Terminal Growth Rate
In a DCF analysis, future cash flows are projected for each year during the set period, typically five years. After that time, a terminal value is calculated to predict the company’s cash flow into perpetuity. Generally, once an industry has matured, a company will grow at a rate that is roughly equal to the rate of nominal GDP growth. See footnote 84. This required the experts to predict the growth rate of the Russian economy through the year 2017 and beyond, as well as the inflation rate of the Russian economy. One of the experts noted that the risk of revolutionary change in Russia could also put Golden out of business. The Court gave credence to the use of the average of the Russian GDP inflation rate, and adopted a 5% Terminal Growth Rate.
Equity Risk Premium
In order to figure out the cost of capital by which to discount Golden’s future cash flows, both experts had to determine the cost of equity. One of the two major sources of disagreement between the experts was over what equity risk premium (ERP) to use. One expert selected the ERP from the 2008 Ibbotson SBBI Valuation Yearbook and the other expert selected the ERP based on his teaching experience and the relevant literature, as well as the supply side ERP reported in the 2007 Ibbotson Yearbook.
The Court referred to valuation icon Shannon Pratt regarding his recommendation that “ERP as of the beginning of 2007 should be in the range of 3.5% to 6%.” See footnotes 115 and 116. The Court was more convinced by the expert for the petitioners who argued that the use of historic ERP was not justifiable.
The experts for each side also sparred over what beta to use in the calculation of Golden’s cost of equity capital. The Court observed that: “This battle of the experts is one that I am poorly positioned to resolve, and it appears unlikely that a finance professor would fare any better.” Even after asking the parties to submit supplemental literature on the topic, and after doing its own independent review, the Court admitted that it found “no literature that sheds reliable light on this question of whether to use a historical or the supposedly forward-thinking Barra beta, which is a so called predictive beta from a financial consultancy called MSCI Barra.
The Court also noted that the use of the Barra beta was inconsistent with the DCF valuation submitted by one of the experts in this case, to the Court in Doft & Co. v. Travelocity.com, Inc., 2004 WL 1152338 (Del. Ch. 2004).
Although the Court emphasized that it was not rejecting the Barra beta for use in later cases, the author of this opinion declined to adopt the Barra beta for purposes of the current appraisal.

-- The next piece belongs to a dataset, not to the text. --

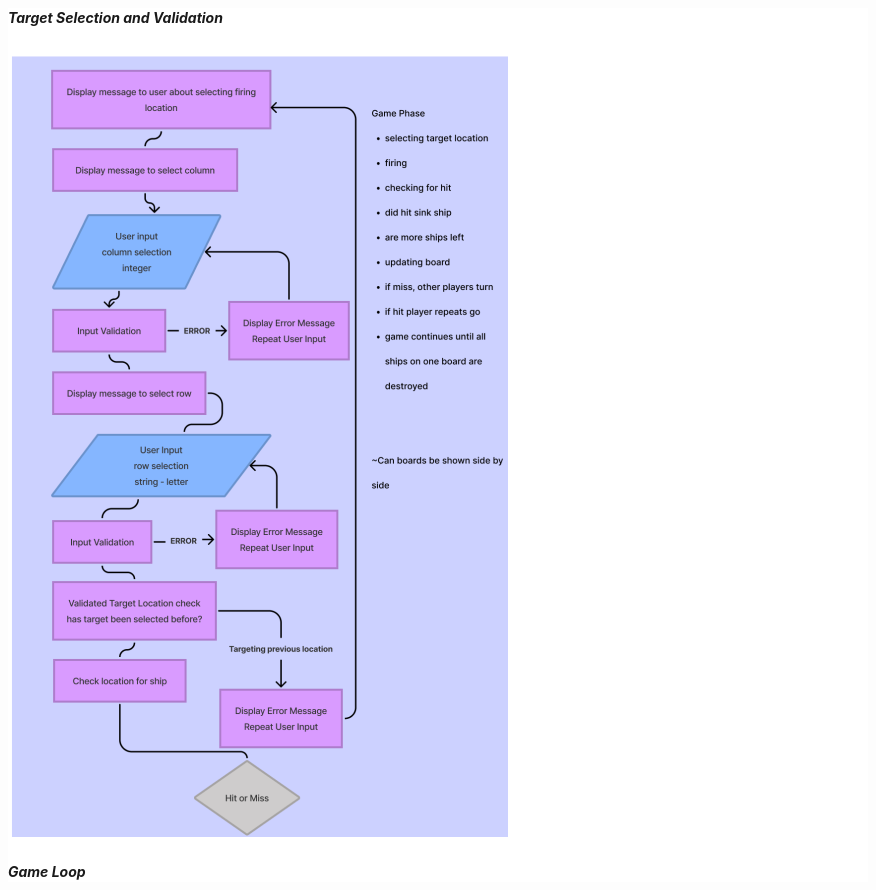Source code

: ##### Target Selection and Validation

![Target Logic](/assets/logic/logic-flow-target-validation.png)

##### Game Loop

Moreover, the Court rejected the argument of the expert for petitioners to use the Barra beta, the Court was persuaded that the simple use of the historical beta is not the best method to use in calculating Golden’s cost of equity. The Court remarked that: “Although beta is a somewhat metaphysical concept, the literature does tend to suggest that, as a matter of theory anyway, companies that are more unstable in leverage, less established and financially and competitively secure, and in colloquial terms “riskier,” should have higher betas.” See footnote 151.
The Court found that a beta that gives a 2/3 weight to the Bloomberg historic raw beta of 1.32 and 1/3 weight to the 1.24 industry beta is the best approach to this DCF analysis. The Court thus applied a beta of 1.29 to the DCF analysis for a cost of equity of 12.3%.
The Court concluded that it would adopt a terminal growth rate of 5%, a tax rate of 31.6%, an equity risk premium of 6%, and a beta of 1.29. After applying those inputs to the DCF model, the Court came up with a value of $125.49 per share, plus interest from the Valuation Date to the date of payment at the rate provided by statute, compounded quarterly.